Exercise goal = From the passage on provocation, copy everything from "Defendant's claim of" down to "half an hour." word for word.

Defendant's claim of provocation is based on evidence that his former girlfriend made a remark *527 about sex to the victim as they were entering her house (which defendant had broken into). After the remark was made, defendant allegedly went into a rage and beat both the former girlfriend and the murder victim. The beating of the victim lasted for over half an hour.

Most jurisdictions recognize provocation as a mitigating circumstance where a person discovers a spouse committing adultery. LaFave & Scott, Criminal Law, § 76, p 575. LaFave and Scott point out that:

"The rule of mitigation does not, however, extend beyond the marital relationship so as to include engaged persons, divorced couples and unmarried lovers — as where a man is enraged at the discovery of his mistress in the sexual embrace of another man. This limitation seems questionable, however, at least in cases where there existed a longstanding relationship comparable to that of husband and wife." (Footnotes omitted.) LaFave & Scott, Criminal Law, § 76, p 576.

Extracted material =
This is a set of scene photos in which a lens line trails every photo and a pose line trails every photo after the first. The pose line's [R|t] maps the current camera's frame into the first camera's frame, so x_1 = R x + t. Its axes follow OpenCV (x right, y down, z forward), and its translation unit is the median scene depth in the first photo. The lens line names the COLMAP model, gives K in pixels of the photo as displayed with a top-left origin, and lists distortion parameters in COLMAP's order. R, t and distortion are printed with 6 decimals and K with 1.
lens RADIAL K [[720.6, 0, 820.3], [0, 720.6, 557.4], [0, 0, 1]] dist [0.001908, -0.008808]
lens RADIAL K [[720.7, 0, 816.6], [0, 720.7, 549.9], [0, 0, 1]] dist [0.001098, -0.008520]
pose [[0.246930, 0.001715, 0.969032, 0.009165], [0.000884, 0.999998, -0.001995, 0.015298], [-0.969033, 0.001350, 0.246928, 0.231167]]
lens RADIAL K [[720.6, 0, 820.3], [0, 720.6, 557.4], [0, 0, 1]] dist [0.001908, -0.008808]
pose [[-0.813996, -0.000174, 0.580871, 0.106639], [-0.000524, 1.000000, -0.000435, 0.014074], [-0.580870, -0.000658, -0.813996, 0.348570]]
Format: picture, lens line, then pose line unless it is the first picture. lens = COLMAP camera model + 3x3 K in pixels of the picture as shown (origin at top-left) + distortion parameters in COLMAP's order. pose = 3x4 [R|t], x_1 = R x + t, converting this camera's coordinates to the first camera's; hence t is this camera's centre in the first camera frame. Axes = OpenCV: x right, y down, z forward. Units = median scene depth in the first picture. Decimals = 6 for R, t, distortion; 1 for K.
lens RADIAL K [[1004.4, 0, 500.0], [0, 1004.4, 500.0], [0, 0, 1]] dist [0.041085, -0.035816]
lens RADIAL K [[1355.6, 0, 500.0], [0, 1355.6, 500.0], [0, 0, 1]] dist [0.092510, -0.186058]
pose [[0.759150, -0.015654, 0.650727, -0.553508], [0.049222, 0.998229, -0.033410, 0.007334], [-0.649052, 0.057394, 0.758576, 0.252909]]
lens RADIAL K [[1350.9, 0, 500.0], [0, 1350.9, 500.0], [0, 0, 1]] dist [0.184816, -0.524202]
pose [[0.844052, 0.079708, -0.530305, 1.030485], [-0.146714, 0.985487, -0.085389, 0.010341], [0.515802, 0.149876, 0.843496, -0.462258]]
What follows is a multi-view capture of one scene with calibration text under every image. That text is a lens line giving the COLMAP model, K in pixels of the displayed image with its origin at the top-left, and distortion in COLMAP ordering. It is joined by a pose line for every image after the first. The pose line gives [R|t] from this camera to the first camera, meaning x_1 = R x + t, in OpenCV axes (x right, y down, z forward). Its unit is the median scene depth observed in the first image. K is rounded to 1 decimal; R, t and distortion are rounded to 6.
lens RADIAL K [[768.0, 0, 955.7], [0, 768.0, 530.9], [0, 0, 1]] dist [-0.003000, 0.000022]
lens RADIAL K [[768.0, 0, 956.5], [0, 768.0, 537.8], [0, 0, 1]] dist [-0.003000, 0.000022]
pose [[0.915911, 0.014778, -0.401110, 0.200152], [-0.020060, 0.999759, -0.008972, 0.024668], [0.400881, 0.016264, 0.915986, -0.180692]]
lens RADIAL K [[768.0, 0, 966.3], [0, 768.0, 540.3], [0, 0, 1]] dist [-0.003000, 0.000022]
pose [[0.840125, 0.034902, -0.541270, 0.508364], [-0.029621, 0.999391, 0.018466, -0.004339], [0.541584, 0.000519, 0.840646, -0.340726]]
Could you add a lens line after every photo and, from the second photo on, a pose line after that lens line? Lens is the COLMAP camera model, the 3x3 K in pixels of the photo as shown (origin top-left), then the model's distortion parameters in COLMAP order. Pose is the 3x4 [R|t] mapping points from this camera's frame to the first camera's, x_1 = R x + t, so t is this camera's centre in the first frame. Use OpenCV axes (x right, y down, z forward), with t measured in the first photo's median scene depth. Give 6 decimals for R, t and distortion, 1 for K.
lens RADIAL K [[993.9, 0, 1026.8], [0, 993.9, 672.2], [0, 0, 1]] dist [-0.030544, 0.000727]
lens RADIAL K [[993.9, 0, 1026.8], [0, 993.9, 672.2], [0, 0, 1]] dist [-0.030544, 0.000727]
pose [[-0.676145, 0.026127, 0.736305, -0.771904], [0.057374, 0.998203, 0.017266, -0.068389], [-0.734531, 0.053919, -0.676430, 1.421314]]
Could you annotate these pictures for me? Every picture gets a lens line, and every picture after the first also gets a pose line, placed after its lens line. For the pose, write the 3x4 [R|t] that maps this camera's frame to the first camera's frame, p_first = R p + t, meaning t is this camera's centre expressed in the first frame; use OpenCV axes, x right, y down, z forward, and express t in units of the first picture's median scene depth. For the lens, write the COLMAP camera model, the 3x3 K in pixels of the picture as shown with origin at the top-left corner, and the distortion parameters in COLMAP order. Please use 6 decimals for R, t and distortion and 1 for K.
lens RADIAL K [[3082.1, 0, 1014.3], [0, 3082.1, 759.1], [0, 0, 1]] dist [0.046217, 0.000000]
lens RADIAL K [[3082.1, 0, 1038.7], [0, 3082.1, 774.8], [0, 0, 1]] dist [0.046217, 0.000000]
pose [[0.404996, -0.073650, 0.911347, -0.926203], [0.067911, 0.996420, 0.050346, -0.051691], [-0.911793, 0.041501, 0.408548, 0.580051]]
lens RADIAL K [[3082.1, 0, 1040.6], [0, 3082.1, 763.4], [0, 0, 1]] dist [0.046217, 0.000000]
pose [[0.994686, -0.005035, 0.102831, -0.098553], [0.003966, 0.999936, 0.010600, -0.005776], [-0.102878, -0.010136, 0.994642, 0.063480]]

Written reply =
Defendant's claim of provocation is based on evidence that his former girlfriend made a remark *527 about sex to the victim as they were entering her house (which defendant had broken into). After the remark was made, defendant allegedly went into a rage and beat both the former girlfriend and the murder victim. The beating of the victim lasted for over half an hour.